**Assignment:** Records follow. Copy every line with "gratuitement".

**Data:**
◇ ◇ ◇ ◇ ◇
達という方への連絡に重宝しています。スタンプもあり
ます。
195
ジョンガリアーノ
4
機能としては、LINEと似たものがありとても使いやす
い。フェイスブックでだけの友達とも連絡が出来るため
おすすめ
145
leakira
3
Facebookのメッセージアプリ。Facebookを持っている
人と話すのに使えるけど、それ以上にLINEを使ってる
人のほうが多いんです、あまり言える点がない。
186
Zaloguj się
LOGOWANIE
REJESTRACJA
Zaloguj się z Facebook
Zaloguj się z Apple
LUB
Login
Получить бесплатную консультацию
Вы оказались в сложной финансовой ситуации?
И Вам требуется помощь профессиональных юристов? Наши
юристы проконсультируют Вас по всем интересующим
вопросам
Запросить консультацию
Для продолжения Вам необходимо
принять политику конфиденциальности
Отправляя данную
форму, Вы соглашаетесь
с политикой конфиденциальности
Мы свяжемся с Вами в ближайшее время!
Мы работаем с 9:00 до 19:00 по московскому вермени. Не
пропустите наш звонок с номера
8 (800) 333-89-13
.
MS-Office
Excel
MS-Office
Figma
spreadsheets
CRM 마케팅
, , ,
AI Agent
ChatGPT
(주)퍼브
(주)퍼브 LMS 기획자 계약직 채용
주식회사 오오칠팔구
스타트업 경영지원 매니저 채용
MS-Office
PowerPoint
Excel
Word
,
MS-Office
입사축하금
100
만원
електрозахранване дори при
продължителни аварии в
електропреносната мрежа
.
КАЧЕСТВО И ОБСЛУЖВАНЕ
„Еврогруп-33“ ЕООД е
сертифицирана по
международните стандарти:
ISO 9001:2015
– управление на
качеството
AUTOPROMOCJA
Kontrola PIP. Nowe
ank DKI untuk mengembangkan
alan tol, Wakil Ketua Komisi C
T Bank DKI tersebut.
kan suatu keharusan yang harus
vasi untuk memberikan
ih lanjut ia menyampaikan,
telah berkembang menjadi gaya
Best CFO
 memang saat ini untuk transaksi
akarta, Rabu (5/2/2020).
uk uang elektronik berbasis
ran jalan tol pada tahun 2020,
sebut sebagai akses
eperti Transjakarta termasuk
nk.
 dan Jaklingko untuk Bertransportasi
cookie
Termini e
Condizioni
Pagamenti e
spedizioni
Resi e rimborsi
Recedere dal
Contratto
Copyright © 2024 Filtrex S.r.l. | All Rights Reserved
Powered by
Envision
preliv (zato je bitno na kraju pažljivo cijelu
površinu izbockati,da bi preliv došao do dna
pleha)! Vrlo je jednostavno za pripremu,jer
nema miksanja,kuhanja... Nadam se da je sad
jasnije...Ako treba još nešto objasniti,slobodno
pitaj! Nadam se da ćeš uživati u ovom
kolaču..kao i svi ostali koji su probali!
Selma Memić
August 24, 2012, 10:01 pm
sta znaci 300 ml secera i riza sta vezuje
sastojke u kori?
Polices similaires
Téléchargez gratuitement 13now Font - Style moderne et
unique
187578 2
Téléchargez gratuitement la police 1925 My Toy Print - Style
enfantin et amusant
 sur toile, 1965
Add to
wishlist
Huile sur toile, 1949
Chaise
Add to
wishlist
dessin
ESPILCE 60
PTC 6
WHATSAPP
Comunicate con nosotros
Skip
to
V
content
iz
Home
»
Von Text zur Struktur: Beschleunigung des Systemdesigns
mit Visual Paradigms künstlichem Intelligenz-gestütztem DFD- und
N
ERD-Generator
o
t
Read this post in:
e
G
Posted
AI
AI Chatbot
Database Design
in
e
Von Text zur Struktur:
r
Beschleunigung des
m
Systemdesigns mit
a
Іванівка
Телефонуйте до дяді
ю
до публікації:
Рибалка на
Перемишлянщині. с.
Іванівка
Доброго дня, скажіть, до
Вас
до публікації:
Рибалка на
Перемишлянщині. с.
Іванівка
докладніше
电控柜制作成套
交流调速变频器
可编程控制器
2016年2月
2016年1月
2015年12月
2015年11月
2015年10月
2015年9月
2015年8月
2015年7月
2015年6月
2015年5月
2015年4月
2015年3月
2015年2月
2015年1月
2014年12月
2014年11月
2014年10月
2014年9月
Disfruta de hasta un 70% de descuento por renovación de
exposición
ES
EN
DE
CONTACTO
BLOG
◇ ◇ ◇ ◇ ◇
**Solution for this problem:**
Téléchargez gratuitement 13now Font - Style moderne et
Téléchargez gratuitement la police 1925 My Toy Print - Style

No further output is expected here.